Complicating the use of signature-based identification are randomization elements built-in to the self-compiling of the malware code as it installs itself. These features enable the malware to install itself onto a candidate computer using more than one possible configuration. Due to these features, the way the malware software "looks" to the detector actually changes over time. Figure 3 shows a simplistic example of how a function name can be slightly different in malware instance A than in its original form.
This level of randomization obviously requires enough similarity between instances so that its intended mission is accomplished. Yet, the randomization effects mean that multiple signatures must be created for a single malware instance as it replicates itself across the Internet. These code randomization features now seen in some of the most sophisticated of malware packages are a source for the dramatic increase in the number of perceived malware instances in today's landscape. Only through equally sophisticated reverse engineering and behavior modeling on the part of anti-malware software and software companies can many of these malware "isomers" be identified.
Figure 3: Subtle and randomized changes in the "look" of malware help keep it hidden from detection.
The last classification of modern behavior that is particularly dangerous due to its abilities to hide from even the native OS are rootkits. Although substantially different than the UNIX-based rootkits of yesteryear, this class of Windows malware focuses specifically on cloaking activities.
Rookits leverage some of the same file patching functionality described earlier but for a different purpose. Software patching in "regular" malware typically installs the types of functions desired for the processing of the malware's payload; rootkits are instead used to redirect system function calls through a process called "system call hooking."
Simply put, each system file is equipped with a set of addresses where it can expect to find other functions in system RAM. When it requires the use of another function, it seeks out that function at its listed address (see the top portion of Figure 4). In the case of a computer that has been infected by a rootkit, the rootkit modifies the target location for the other function to its own location in memory. This allows the rootkit to shim itself between layers of the system (see the bottom portion of Figure 4). There, it can identify what requests are being made by the system, and then alter the results of those requests as they are returned back to the function that initiated the request. Typically, the alteration is done to prevent the system from displaying the presence of files related to the rootkit itself or other malware on-system.
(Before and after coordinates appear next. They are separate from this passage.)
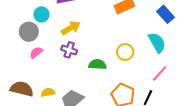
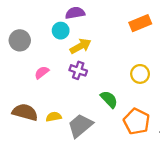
cyan circle: (42, 14) -> (61, 31), moved
gray circle: (29, 32) -> (20, 40), moved
green semicircle: (97, 64) -> (109, 99), moved, turned 42

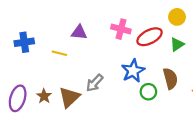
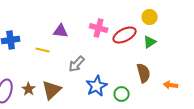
blue star: (133, 71) -> (97, 86), moved
gray arrow: (95, 83) -> (77, 64), moved
green circle: (148, 92) -> (122, 94), moved

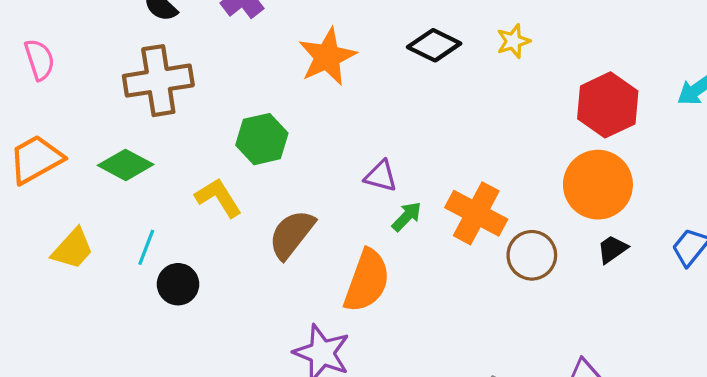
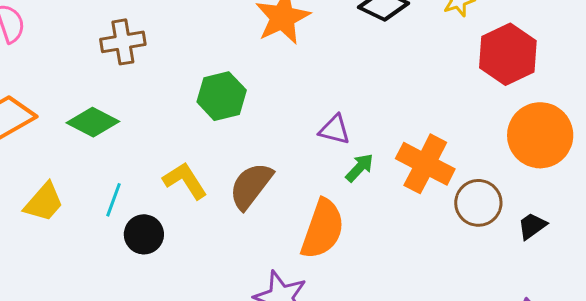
brown cross: (158, 81) -> (123, 42), size x0.7
red hexagon: (608, 105) -> (508, 54), moved
yellow L-shape: (218, 198) -> (185, 181), moved
black trapezoid: (612, 249) -> (532, 226), moved

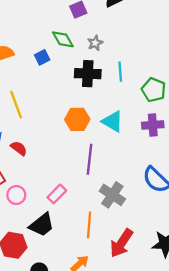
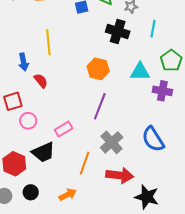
cyan line: (120, 72) -> (153, 29), moved
cyan triangle: (113, 121) -> (140, 72), moved, turned -45
red arrow: (121, 243) -> (120, 175), moved, turned -132

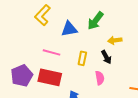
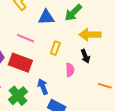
yellow arrow: (115, 40) -> (90, 35), size x1.5
black arrow: (106, 57) -> (85, 56), moved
The end result of a rootkit infection is that the rootkit is effectively "invisible" to the system as well as to its user. Attempting to view the contents of a folder through either the GUI or command line is intercepted by the rootkit, and any trace of malware file presence is removed before the result is displayed to the user.
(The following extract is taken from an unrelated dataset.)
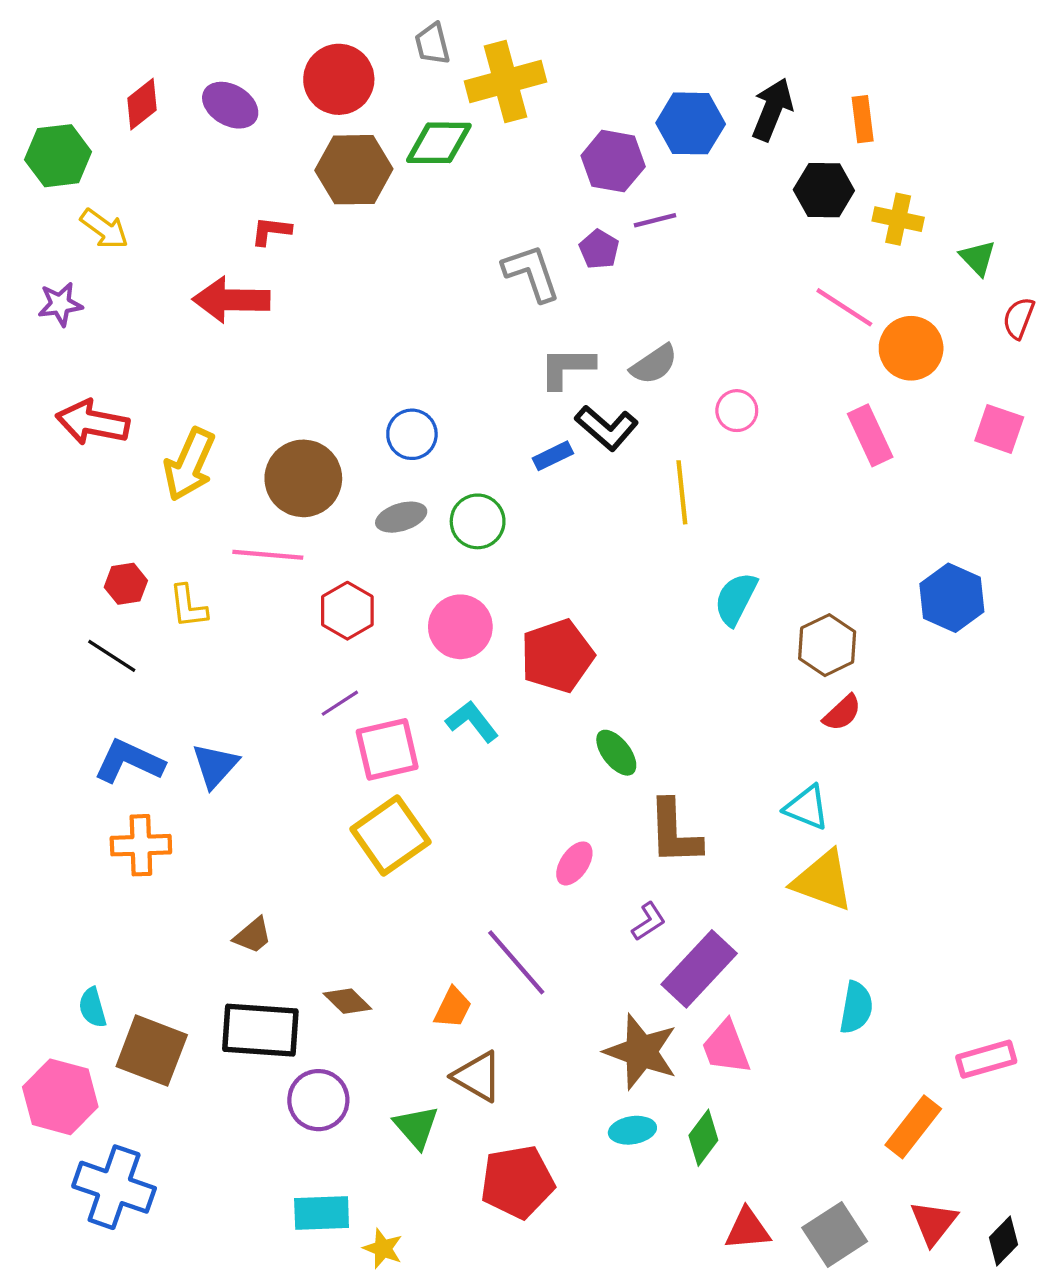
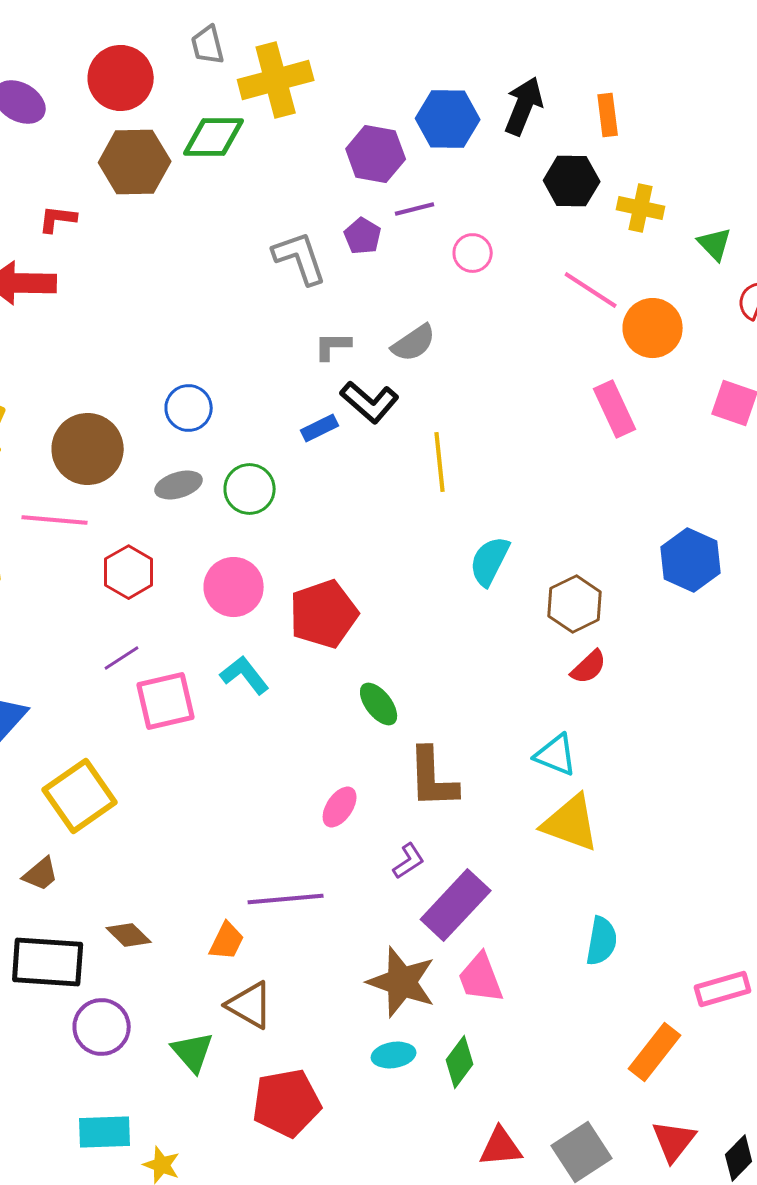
gray L-shape: (567, 368) -> (333, 346), size x0.7
pink circle: (737, 411) -> (473, 253), moved
yellow square: (390, 835) -> (80, 796), moved
purple line: (516, 962) -> (286, 899), turned -54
Figure 4: Upon installation, the rootkit shims itself between layers of the OS. There, it can view requests and alter associated responses without system recognition. The typical behavior is to cloak the presence of itself and other malware from the system.
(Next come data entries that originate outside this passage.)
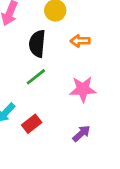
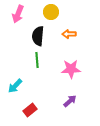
green line: (36, 77) -> (37, 60), turned -56
red rectangle: (32, 124) -> (30, 110), moved

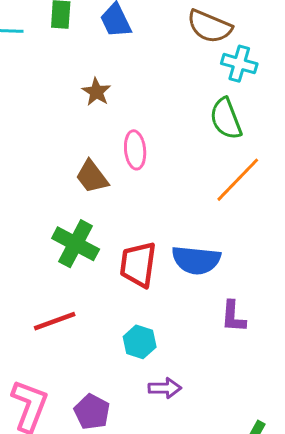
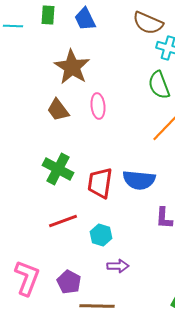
brown star: (96, 92) -> (72, 67), size x1.8
brown trapezoid: (92, 177) -> (58, 110), moved
red line: (55, 321) -> (63, 221), moved

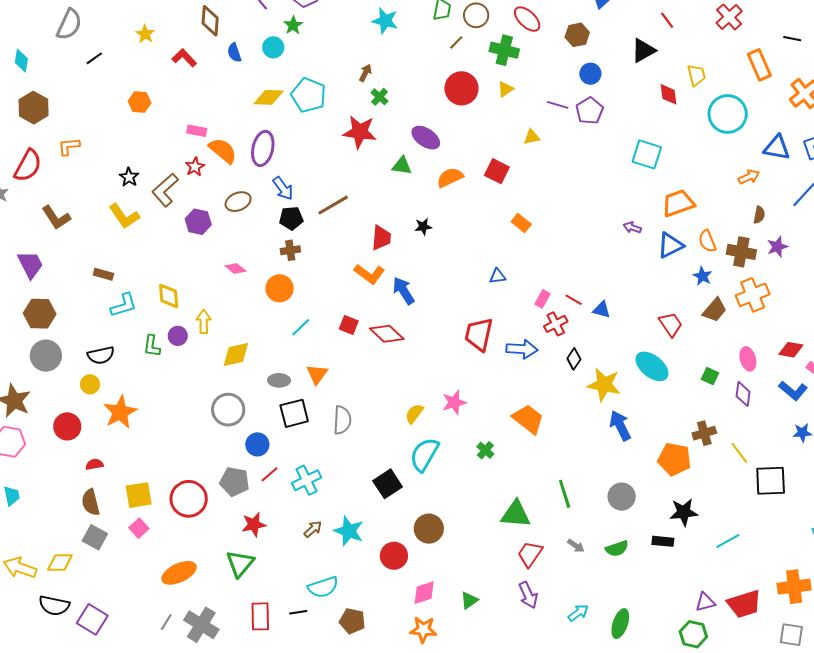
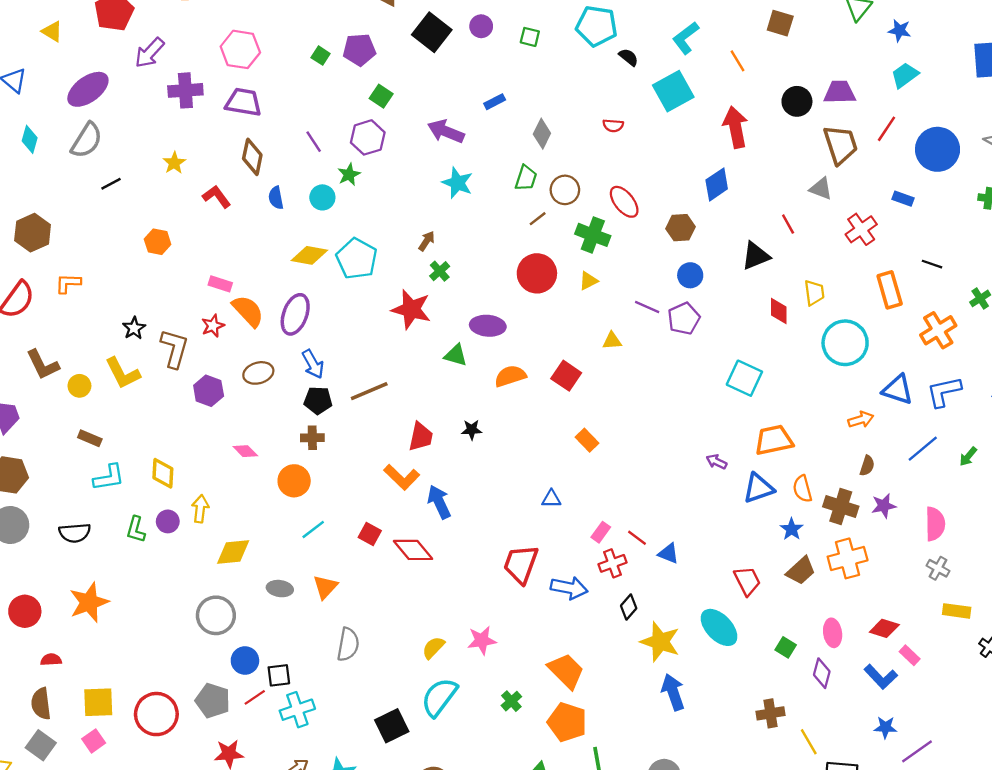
cyan diamond: (21, 61) -> (30, 139), moved
purple ellipse: (426, 138) -> (488, 326), turned -36
brown L-shape: (165, 190) -> (174, 349), turned 140
yellow circle: (90, 384) -> (79, 386), moved
black square: (294, 413) -> (279, 675), moved, size x0.7
orange pentagon: (674, 459) -> (567, 722), moved

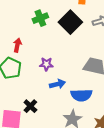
When considering the economics associated with malware infections and the potential transfer of money as part of its development, it is easy to see why the level of sophistication is increasing over time. As the companies that write anti-malware software change their tactics, malware authors update their infection and replication mechanisms to suit. Only through effective software and diligent work in identifying these behaviors will IT organizations be able to maintain the health of their critical business systems.